EasyChair Preprint 14635

10 pagesDate: August 31, 2024

Abstract

In the finance sector, Advanced Persistent Threats (APTs) pose significant cybersecurity risks due to their stealthy and sophisticated nature. Traditional detection methods often struggle to identify these evolving threats, necessitating more advanced solutions. This article explores the potential of Artificial Intelligence (AI) and Machine Learning (ML) in enhancing APT detection accuracy within financial institutions. By leveraging AI and ML, financial entities can automate threat detection, reduce false positives, and continuously learn from new attack patterns, providing a more dynamic and robust defense against cyber threats. However, implementing these technologies also presents challenges, including data quality, model interpretability, and vulnerability to adversarial attacks.

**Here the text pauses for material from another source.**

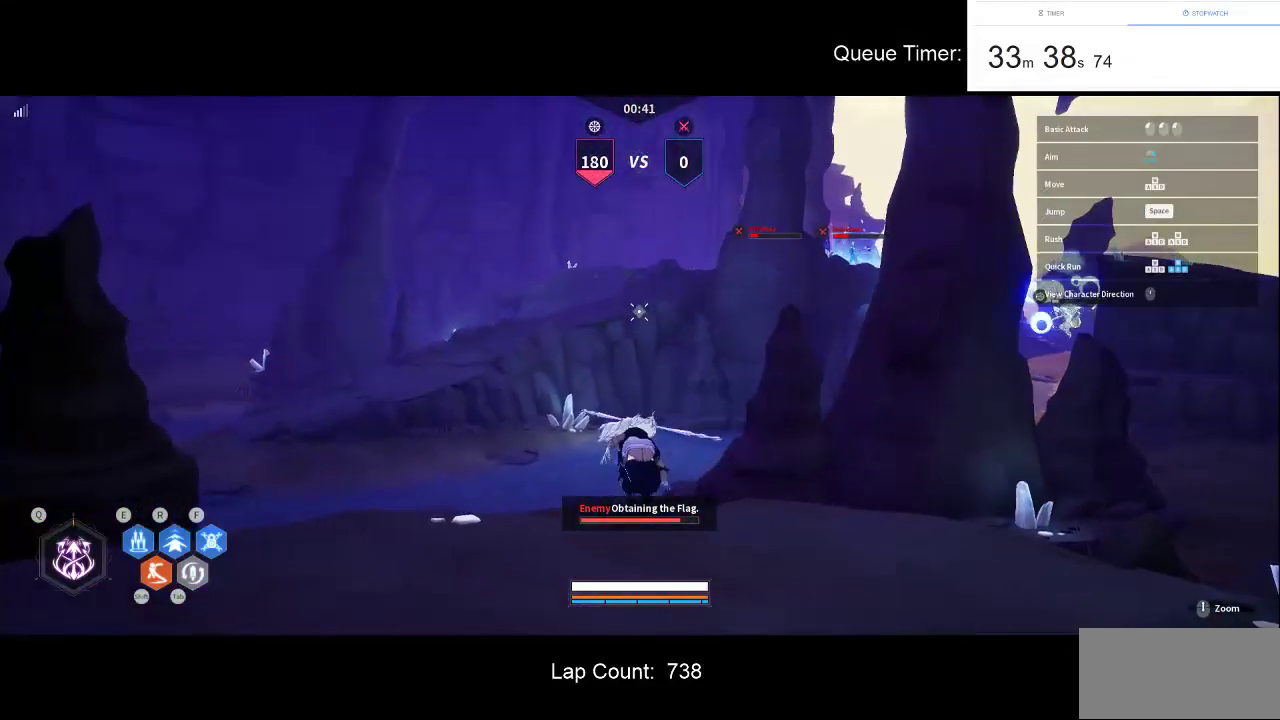
{"keys": ["a", "w"], "mouse": [], "events": [[16, "w", "up"], [50, "w", "down"], [333, "a", "down"]]}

This article discusses the integration of AI and ML with traditional cybersecurity measures, the importance of explainable AI, and the need for interdisciplinary approaches to strengthen APT detection. By examining current trends, challenges, and future directions, this study provides insights into how financial institutions can achieve superior accuracy in detecting and mitigating APTs through AI and ML advancements.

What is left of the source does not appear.